Shockingly, I was probably too flippant on twitter when I said you were "too easy on Cartwright & Hardie's book here," David. But I'll try to justify that. Though first I should say that I was excited about this book, bought it and read it immediately, and really enjoyed the early chapters in particular. And the book comes with strong endorsement from Dani Rodrik and Angus Deaton (!), so why should anyone care what I think anyway? Nevertheless, here's where it left me unsatisfied:

1. Data needed. This is a book arguing that hasty empirical generalizations lead us astray, particularly generalizations from RCTs in formulating social policy. I happen to agree, up to a point. But the book offers fairly little empirical evidence that this claim is true, and -- given the subtitle is "A Practical Guide to Doing It Better" -- almost zero guidance on where we should draw the line in practice. There are, to be fair, several real world examples and illustrations scattered throughout, but these feel more like cherry-picked cases to illustrate a negative point, rather than a serious evidence about how evidence-based policy is actually done or could be done better.
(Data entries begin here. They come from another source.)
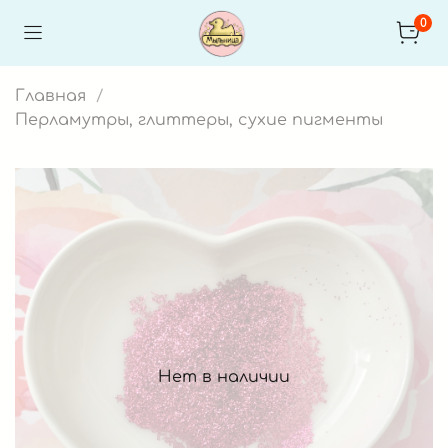
0
Главная
Перламутры, глиттеры, сухие пигменты
Нет в наличии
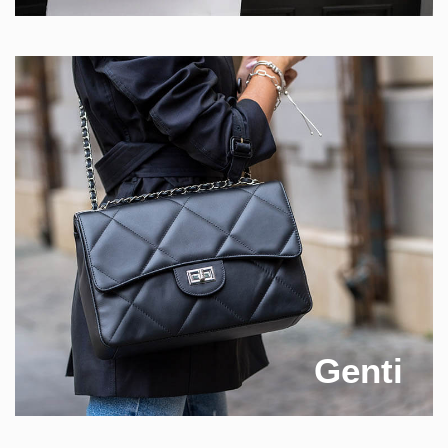
Genti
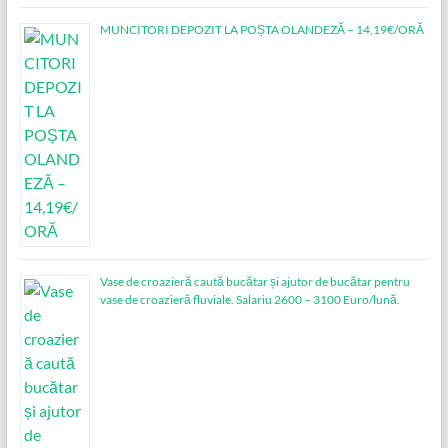
MUNCITORI DEPOZIT LA POȘTA OLANDEZĂ – 14,19€/ORĂ
Vase de croazieră caută bucătar și ajutor de bucătar pentru
vase de croazieră fluviale. Salariu 2600 – 3100 Euro/lună.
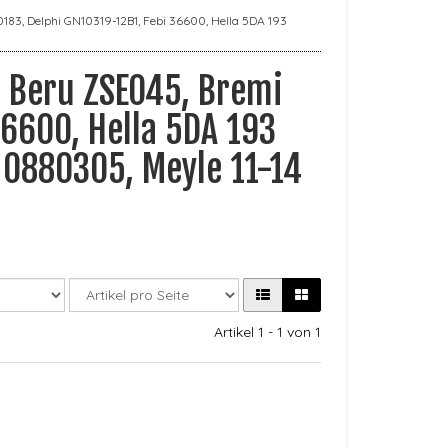
3, Delphi GN10319-12B1, Febi 36600, Hella 5DA 193
, Beru ZSE045, Bremi
36600, Hella 5DA 193
 0880305, Meyle 11-14
Artikel 1 - 1 von 1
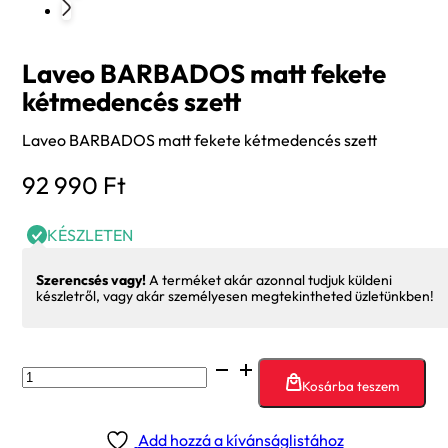
Laveo BARBADOS matt fekete
kétmedencés szett
Laveo BARBADOS matt fekete kétmedencés szett
92 990
Ft
KÉSZLETEN
Szerencsés vagy!
A terméket akár azonnal tudjuk küldeni
készletről, vagy akár személyesen megtekintheted üzletünkben!
Laveo
Kosárba teszem
BARBADOS
matt
Add hozzá a kívánságlistához
fekete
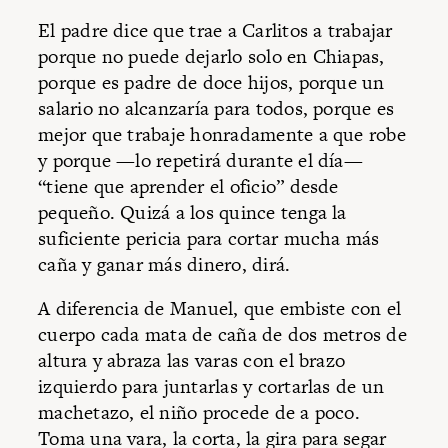
El padre dice que trae a Carlitos a trabajar
porque no puede dejarlo solo en Chiapas,
porque es padre de doce hijos, porque un
salario no alcanzaría para todos, porque es
mejor que trabaje honradamente a que robe
y porque —lo repetirá durante el día—
“tiene que aprender el oficio” desde
pequeño. Quizá a los quince tenga la
suficiente pericia para cortar mucha más
caña y ganar más dinero, dirá.
A diferencia de Manuel, que embiste con el
cuerpo cada mata de caña de dos metros de
altura y abraza las varas con el brazo
izquierdo para juntarlas y cortarlas de un
machetazo, el niño procede de a poco.
Toma una vara, la corta, la gira para segar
Instead, the book offers a long, sophisticated, occasionally insightful elaboration on the theme of "just because it worked here (or today) doesn't mean it'll work there (or tomorrow) -- and what is "it" anyway?" Reading C & H feels sort of like arguing billiards tactics with David Hume.

2. External validity is overrated. Yes, the Moving to Opportunity evaluation cost millions. But its potential implications for the population under study (residents of low-income housing in Baltimore, Boston, Chicago, Los Angeles, and New York City) were also huge -- without considering any extrapolation to other contexts. I don't think we should concede the value of good evaluation hinges on generalizability. I expected a book on "Evidence-Based Policy" to give more weight to the use of relevant evidence, and spend less time decrying the use of irrelevant evidence.

3. Lastly, just to stir up trouble, I guess I could also argue you were too easy on the book because, well, it's pretty antithetical to a lot of the stuff on this blog (which I read regularly and enjoy a lot). For my own personal enrichment, I was hoping you'd put up more of a fight!